Ruttanaumpawan Pimon, Gilman Matthew P, Usui Kengo, Floras John S, Bradley T Douglas
Sleep and Cardiovascular Physiology Research Laboratories of the Mount Sinai Hospital, Toronto, Ontario, Canada.
J Hypertens. 2008 Jun;26(6):1163-8. doi: 10.1097/HJH.0b013e3282fb81ed.
Patients with either heart failure or obstructive sleep apnea have a reduced baroreflex sensitivity for heart rate, a sign of poor prognosis. We previously demonstrated that nocturnal application of continuous positive airway pressure to heart failure patients with obstructive sleep apnea increased baroreflex sensitivity acutely, but it is not known whether these effects persist into wakefulness.
To determine whether treating obstructive sleep apnea in heart failure patients with continuous positive airway pressure improves baroreflex sensitivity during wakefulness.
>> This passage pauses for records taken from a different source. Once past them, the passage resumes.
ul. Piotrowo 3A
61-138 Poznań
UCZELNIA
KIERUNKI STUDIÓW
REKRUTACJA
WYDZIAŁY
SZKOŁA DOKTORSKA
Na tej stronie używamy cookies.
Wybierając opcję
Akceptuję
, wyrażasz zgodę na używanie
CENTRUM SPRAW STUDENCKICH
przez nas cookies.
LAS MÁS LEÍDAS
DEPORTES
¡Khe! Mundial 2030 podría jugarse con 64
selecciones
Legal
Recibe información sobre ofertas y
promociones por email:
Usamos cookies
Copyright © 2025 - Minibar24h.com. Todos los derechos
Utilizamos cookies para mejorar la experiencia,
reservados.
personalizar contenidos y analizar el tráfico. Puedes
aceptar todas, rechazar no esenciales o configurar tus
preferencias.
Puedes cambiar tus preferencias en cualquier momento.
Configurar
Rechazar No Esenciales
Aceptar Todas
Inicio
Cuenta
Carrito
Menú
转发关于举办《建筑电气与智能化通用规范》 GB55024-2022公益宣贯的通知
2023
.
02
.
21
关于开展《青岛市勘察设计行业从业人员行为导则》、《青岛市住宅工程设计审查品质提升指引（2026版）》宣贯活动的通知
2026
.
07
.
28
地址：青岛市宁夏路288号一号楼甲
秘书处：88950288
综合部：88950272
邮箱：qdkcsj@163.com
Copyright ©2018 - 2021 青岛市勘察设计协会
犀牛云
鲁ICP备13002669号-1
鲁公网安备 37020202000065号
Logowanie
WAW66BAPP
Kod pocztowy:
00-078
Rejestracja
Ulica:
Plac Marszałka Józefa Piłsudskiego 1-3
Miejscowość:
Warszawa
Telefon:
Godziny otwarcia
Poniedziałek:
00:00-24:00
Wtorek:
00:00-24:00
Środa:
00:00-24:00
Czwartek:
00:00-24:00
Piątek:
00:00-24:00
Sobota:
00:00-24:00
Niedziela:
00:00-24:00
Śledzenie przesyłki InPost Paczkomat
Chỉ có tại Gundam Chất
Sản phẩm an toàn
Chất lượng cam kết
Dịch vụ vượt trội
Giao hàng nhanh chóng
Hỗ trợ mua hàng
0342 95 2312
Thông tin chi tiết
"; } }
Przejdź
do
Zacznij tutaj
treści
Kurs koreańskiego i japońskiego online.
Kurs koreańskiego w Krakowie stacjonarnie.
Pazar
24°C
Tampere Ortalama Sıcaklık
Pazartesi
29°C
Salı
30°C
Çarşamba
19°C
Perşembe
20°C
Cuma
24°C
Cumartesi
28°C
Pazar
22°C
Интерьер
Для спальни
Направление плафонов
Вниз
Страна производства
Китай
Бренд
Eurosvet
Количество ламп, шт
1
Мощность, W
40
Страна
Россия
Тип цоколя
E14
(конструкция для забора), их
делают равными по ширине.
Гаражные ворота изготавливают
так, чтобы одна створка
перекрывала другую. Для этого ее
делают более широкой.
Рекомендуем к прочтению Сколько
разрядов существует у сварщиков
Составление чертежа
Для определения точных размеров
Spontaneous baroreflex sensitivity was assessed during wakefulness in 33 heart failure patients (left ventricular ejection fraction < or = 45%) with obstructive sleep apnea (apnea-hypopnea index > or = 20). Subsequently, baroreflex sensitivity was reassessed 1 month after patients were randomly allocated to nocturnal continuous positive airway pressure treatment or no treatment (control).
Compared with the 14 control patients, the 19 continuous positive airway pressure-treated patients experienced a greater increase in baroreflex sensitivity [median, (25%, 75%)] [from 5.4 (2.2, 8.3) to 7.9 (4.4, 9.4) ms/mmHg; P = 0.01] and left ventricular ejection fraction (P < 0.001). In addition, daytime systolic blood pressure and heart rate decreased more in the continuous positive airway pressure group (from 122 +/- 15 to 113 +/- 12 mmHg; P = 0.02, and from 66 +/- 8 to 62 +/- 8 bpm; P < 0.001, respectively) than in the control group.
Treatment of coexisting obstructive sleep apnea by continuous positive airway pressure in heart failure patients improves baroreflex sensitivity during wakefulness in addition to improving left ventricular ejection fraction and lowering blood pressure and heart rate. These data indicate that the improved autonomic regulation of heart rate in heart failure patients treated for obstructive sleep apnea during sleep persists into wakefulness.
心力衰竭或阻塞性睡眠呼吸暂停患者的心率压力反射敏感性降低,这是预后不良的一个迹象。我们之前证明,夜间对合并阻塞性睡眠呼吸暂停的心力衰竭患者应用持续气道正压通气可使压力反射敏感性急性增加,但尚不清楚这些效应在清醒状态下是否持续存在。
确定用持续气道正压通气治疗心力衰竭患者的阻塞性睡眠呼吸暂停是否能改善清醒状态下的压力反射敏感性。
对33例合并阻塞性睡眠呼吸暂停(呼吸暂停低通气指数≥20)的心力衰竭患者(左心室射血分数≤45%)在清醒状态下评估其自发性压力反射敏感性。随后,在患者被随机分配接受夜间持续气道正压通气治疗或不治疗(对照组)1个月后,重新评估压力反射敏感性。
与14例对照患者相比,19例接受持续气道正压通气治疗的患者的压力反射敏感性[中位数,(25%,75%)]有更大幅度的增加[从5.4(2.2,8.3)增至7.9(4.4,9.4)毫秒/毫米汞柱;P = 0.01],左心室射血分数也增加(P < 0.001)。此外,持续气道正压通气组的日间收缩压和心率下降幅度分别比对照组更大(分别从122±15降至113±12毫米汞柱;P = 0.02,以及从66±8降至62±8次/分;P < 0.001)。
心力衰竭患者通过持续气道正压通气治疗并存的阻塞性睡眠呼吸暂停,除了能改善左心室射血分数、降低血压和心率外,还能改善清醒状态下的压力反射敏感性。这些数据表明,睡眠期间接受阻塞性睡眠呼吸暂停治疗的心力衰竭患者心率自主调节的改善在清醒状态下仍持续存在。